Here are some of the most common infill issues in 3D printing and some of their causes.
Crossovers
Lumps of material in the infill, lumps on the top, and your nozzle getting stuck or making loud noises during printing all mean one thing. You’re printing with crossovers in the infill and too much material is building up.
Here, the solution is often to switch to an infill without crossovers. However, you can also try reducing the print speed and reducing temperature.
Warping
Warping happens when your infill is too thin or too weak in one direction. For example, if you’re using a zig-zag or line pattern in a thin model.
Here, you can resolve issues by switching to gyroid, grid, or cubic infill to provide more strength in different directions.
However, you might also be able to remediate the same issue by printing more slowly and at cooler temperatures. In addition, you could change the alignment of the infill pattern.
Peeling
Peeling can happen for several reasons. However, the most common is that you’re printing too hot.
For example, if you’re printing with PLA, you may have to go as low as 195°C. On the other hand, you might also have issues with the angle of the infill not providing enough contact with the surface layer.
Weak Infill
A weak infill can happen for a large number of reasons. The most common is that you might be printing infill that doesn’t provide support to the geometric requirements of your model.
In this case, you can almost always remediate the issue by switching to something like gyroid or cubic infill.
However, you could be getting weak infill because:
- You’re printing too fast
- You’re printing too hot
- The infill pattern doesn’t provide support for this model. E.g., if you use “lines” you have missing patches of support through the whole model, which can be weak if the model specifically puts stress on those points.
- Infill settings are wrong
- Filament is low quality
- Infill is oriented in the wrong direction
- Filament diameter is set wrong
This means you’ll have to troubleshoot the issue to figure out what has actually gone wrong.
Frequently Asked Questions
If you still have questions about your infill, these answers should help.
Which infill pattern is best for 3D printing?
There is no most efficient infill pattern.
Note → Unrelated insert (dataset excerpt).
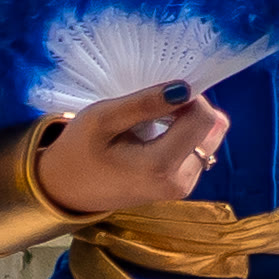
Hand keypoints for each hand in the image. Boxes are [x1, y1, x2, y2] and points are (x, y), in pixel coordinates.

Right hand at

However, gyroid and cubic offer a lot of value and are two of the best all-around infill options.
You may also want different infill options depending on what you’re printing. For example, concentric rings, if you’re printing something that should be flexible.
If you start out with something like gyroid and use it as a base and then adapt based on your model, you’ll usually have a good starting point.
Is gyroid the strongest infill pattern?
Gyroid and cubic infill patterns have very similar strengths. However, gyroid provides better strength from all directions, which will be noticeable on a rounded or spherical model.
Cubic uses squares, which means you may have small weaker spots – although it’s very unlikely that you’d ever notice.
Wrapping Up
Choosing the right infill pattern can greatly impact your model. However, many infill patterns are very comparable and there’s no best choice. Gyroid and cubic are two of the most popular. However, linear, zig-zag, rectilinear, triangles, and others all have their purposes. The best option is to experiment with what you’re designing and choose an infill that best supports the geometry of what you’re designing.